Quantum mechanics predicts that a mechanical object, even when cooled to absolute zero, produces small vibrations, called “zero-point fluctuations”. The reason we don’t observe these vibrations in everyday life is that for a tangibly sized object at room temperature, they are much smaller than the vibrations caused by thermal motion of atoms. EPFL researchers have overcome this challenge by coupling a micrometer-sized glass string to a very precise, optical displacement sensor. The sensor is so precise that it can, in principle, resolve the string’s zero-point fluctuations before they are obscured by thermal vibrations. Combining this low-noise readout with a feedback force, the scientists were able to suppress the string’s thermal vibrations to a magnitude only 10 times larger than their zero-point value – in effect realizing an extreme version of a noise cancellation headphone. The work is published in Nature.
Feedback at the quantum limit
Feedback is a ubiquitous tool in modern engineering, used in applications ranging from cruise control to atomic clocks. The basic paradigm uses a sensor to monitor the state of a system (e.g. a car's velocity) and an actuator (e.g. an engine throttle) to steer the system along a desired path (e.g. within the ed limit).
As sensor technology advances, it has been proposed to use such "feedback control" to prepare and stabilize delicate quantum states – for instance, the celebrated half-living, half-dead state of Schrodinger's Cat. Aside from their fundamental interest, the ability to cultivate quantum states is expected to play a crucial role in future technologies such as quantum computers.

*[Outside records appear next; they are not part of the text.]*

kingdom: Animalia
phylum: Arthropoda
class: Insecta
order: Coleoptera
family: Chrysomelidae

The main challenge to quantum feedback control is something called "decoherence", which dictates that the behavior of a system in a quantum state is rapidly destroyed by its interaction with the thermal environment. This places stringent requirements on the speed and precision of the sensor. Successful demonstrations have therefore been limited to a small subset of well-isolated systems, like individual trapped atoms, photons, and superconducting circuits.
Shedding light on the problem
The lab of Tobias J. Kippenberg at EPFL has fabricated an extremely precise optical position sensor that may – surprisingly – extend quantum feedback control to engineered mechanical devices . In the "blink of an eye" (0.3 - 0.4 seconds) the sensor is capable of resolving a displacement 100 times smaller than the size of a proton. Making use of such a high-speed sensor, it is possible to capture an image in which the blur (or uncertainty) of an object's position is smaller than the uncertainty caused by the thermal motion of its constituent atoms.

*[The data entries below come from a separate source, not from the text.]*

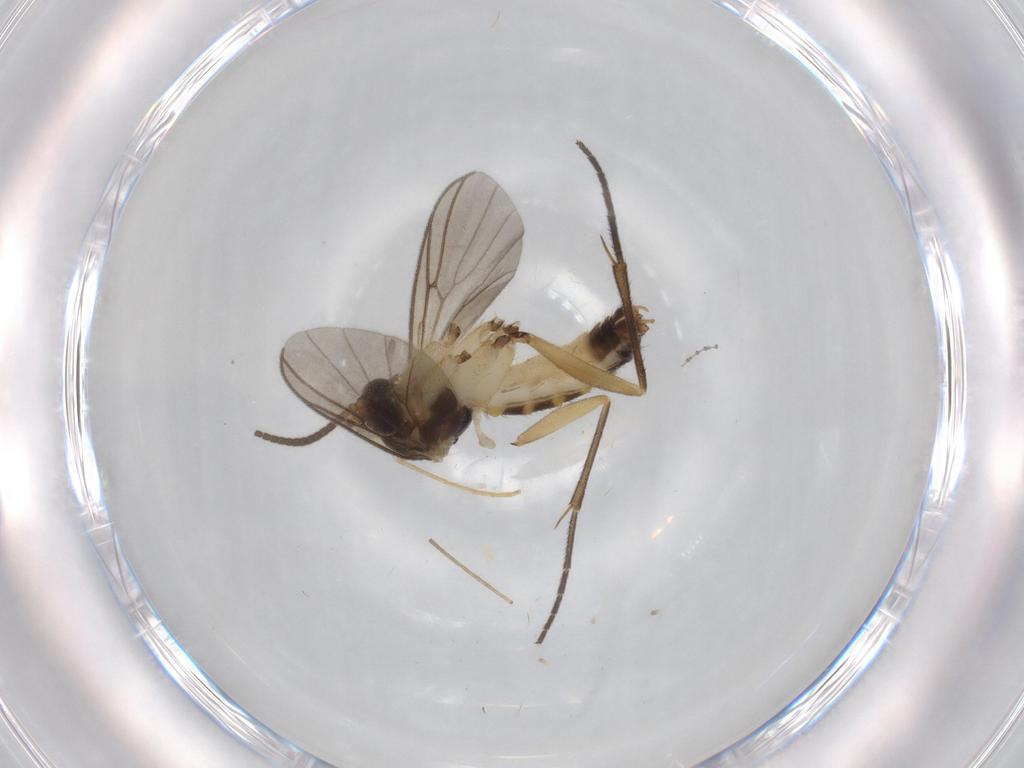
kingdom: Animalia
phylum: Arthropoda
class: Insecta
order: Diptera
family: Mycetophilidae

Using a continuous stream of such "freeze frames", the researchers have used feedback to reduce the motion of a mechanical device – in this case the vibration of a micron-sized, glass string – to the value it would have if the device were cooled 0.001 degrees above absolute zero. The residual vibration of the string is only 10 times bigger than the minimum (``zero-point”) value allowed by quantum mechanics. This means that the string spends 10% of its time in its quantum “ground state.”

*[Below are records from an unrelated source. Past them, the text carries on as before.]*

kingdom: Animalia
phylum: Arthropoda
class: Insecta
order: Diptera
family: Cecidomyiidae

Kippenberg’s lab specializes in the field of “cavity optomechanics”. In optomechanics, much like in high-speed photography, the motion of a mechanical device is imaged using an intense beam of light. The challenge in this case was to focus the light into a very small spot, in order to maximize its interaction with the tiny string.
The researchers achieved this by confining the light and the string to a miniature “hall of mirrors” called an “optical microcavity”. Developed in the Center of MicroTechnology at EPFL, the optical microcavity is a small, disk-shaped piece of glass, above which the string is suspended by 50 nm. Laser light coupled into the disk circulates along its periphery ~10,000 times, each time reflecting off the string and incurring a small delay in proportion to the string’s vibration amplitude. This delay is measured using a technique called interferometry.
To cool the string’s vibration, the researchers took advantage of a well-known side-effect of optical measurement: namely, that each reflection of the circulating field also imparts a small force, called “radiation pressure”, on the string. Using a sequence of electronics, the researchers imprinted a measurement of the string’s vibration onto the intensity of a second laser field. As lead author Dal Wilson explains, “The radiation pressure applied by the second field, when appropriately delayed, exactly opposes the thermal motion of the string, like a noise-cancellation headphone”.